A more complicated example, lets say you had some function that when you input $x_1$ you got out $y_1$ in the following table:
$x_1$ | $y_1$ |
---|---|
3 | 6 |
4 | 2 |
2.3 | 4.2 |
1 | 1 |
3.2 | 4 |
This could be solved by a function like this:
Which would not only solve for those points, but any points on that curve. If you added a few if statements, you could get any points on either side of the lines - it’s partitioning that space.
Essentially (and simplified a whole, whole bunch) this is how the original machine learning classifiers worked. You would collect a bunch of data points, plot them, and find where the partitions between the points were.
So What Dude
The evolution in the past few years has been from these “hand rolled” space partitioning functions, to neural nets that learn how to solve problems themselves. Meaning, they are not specifically programmed like the examples above. If I gave a tiny neural net that table of data, I could train it to solve that problem, without writing any code (aside from the building and training the network).
Now while it would be ridiculously overkill to make that add()
function into a neural net, if you go up a few abstractions, what is stopping one from making an entire module / application as a neural net?
The example I am kicking around is, let’s say you had a process that needed to transform XML into JSON. Currently, you’d probably just code it (or ask Chat Jippity to generate the code for you). You could instead, in theory, collect a bunch of XML input and JSON output and train a network to do that task. It would transform the data, and there would be “no code” there. You could even have an LLM generate training data for the function. So to use it would be:
to_json(xml) -> [nerual net] -> json
From a software point of view, it would just be a function. A function backed by a model.

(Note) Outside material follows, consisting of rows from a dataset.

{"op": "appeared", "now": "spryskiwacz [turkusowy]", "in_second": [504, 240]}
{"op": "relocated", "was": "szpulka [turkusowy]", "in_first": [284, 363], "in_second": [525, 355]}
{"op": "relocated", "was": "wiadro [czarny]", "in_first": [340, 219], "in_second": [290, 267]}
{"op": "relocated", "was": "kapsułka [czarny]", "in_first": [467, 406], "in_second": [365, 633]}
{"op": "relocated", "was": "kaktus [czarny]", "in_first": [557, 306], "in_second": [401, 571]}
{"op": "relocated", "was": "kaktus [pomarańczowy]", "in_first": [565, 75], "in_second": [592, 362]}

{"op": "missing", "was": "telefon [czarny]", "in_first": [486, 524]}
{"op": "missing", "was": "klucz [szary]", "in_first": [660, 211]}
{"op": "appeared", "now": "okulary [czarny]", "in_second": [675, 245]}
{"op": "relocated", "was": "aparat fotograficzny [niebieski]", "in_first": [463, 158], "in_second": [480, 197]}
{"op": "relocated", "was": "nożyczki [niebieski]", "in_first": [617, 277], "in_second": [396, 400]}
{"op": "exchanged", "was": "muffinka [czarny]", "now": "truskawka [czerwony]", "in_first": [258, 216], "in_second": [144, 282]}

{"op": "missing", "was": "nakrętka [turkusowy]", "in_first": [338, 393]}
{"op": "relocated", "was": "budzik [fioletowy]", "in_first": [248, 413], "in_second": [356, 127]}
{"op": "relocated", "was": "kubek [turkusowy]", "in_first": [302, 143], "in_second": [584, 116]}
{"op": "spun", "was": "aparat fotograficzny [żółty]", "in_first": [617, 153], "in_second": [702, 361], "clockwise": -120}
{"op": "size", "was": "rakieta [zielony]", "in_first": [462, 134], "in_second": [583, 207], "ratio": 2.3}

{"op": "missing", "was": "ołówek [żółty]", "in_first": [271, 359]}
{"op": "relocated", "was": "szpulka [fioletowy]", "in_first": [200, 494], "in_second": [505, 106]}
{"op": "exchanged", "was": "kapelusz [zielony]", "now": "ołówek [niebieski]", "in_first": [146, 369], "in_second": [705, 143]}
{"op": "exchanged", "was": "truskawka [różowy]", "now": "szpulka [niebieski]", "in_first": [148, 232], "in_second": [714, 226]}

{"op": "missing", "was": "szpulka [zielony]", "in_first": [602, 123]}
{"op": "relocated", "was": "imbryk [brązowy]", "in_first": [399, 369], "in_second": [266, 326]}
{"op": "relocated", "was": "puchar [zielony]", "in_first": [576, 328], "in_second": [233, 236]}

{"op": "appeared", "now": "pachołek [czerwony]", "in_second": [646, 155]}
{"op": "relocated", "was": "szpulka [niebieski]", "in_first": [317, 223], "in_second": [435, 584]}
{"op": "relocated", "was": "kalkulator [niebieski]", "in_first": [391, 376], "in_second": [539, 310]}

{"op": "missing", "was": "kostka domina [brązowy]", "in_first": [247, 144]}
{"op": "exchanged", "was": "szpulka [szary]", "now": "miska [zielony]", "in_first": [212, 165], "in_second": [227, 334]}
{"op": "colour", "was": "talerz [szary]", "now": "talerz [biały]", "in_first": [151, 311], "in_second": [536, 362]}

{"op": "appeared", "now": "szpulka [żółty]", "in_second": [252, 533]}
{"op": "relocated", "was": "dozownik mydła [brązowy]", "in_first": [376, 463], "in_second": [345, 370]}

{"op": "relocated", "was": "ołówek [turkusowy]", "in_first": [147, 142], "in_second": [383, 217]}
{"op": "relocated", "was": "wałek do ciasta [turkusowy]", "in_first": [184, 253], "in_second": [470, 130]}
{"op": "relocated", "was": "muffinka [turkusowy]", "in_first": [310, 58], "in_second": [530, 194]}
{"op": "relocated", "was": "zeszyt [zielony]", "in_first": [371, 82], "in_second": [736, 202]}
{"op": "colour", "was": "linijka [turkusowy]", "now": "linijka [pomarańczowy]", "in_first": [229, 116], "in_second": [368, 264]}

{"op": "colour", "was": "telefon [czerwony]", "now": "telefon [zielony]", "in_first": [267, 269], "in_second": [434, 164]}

If you put enough of these tiny models together, and then had a neural net on top of that (or some kind of specialised ensemble), you would have a true no-code application. And to “fix a bug”, you would just feed it examples.
This is when software engineers will not be needed and when things will get really crazy. When LLMs (or something like them), create custom neural nets that solve specific problems.
Conclusion
If only a fun scifi story at the moment, I think this concept is interesting. With my limited knowledge it seems like it is not only possible, I think this is where things are heading. That is, if you believe that AI will be building software in the future, it seems a bit silly to think it would do that by writing python. At some point, it’ll probably just spit out op codes that go directly to the processor - but that is another post.
By the way, don’t get too nervous about finding work in the meantime. There are still Cobol programmers. I know people who never quite got the hang of object oriented programming who are still in the industry.
Times are tough right now to be sure, but they are tough for everyone in every industry. AI is probably not your obstacle, if you learn how it works it is more than likely the way… for a while.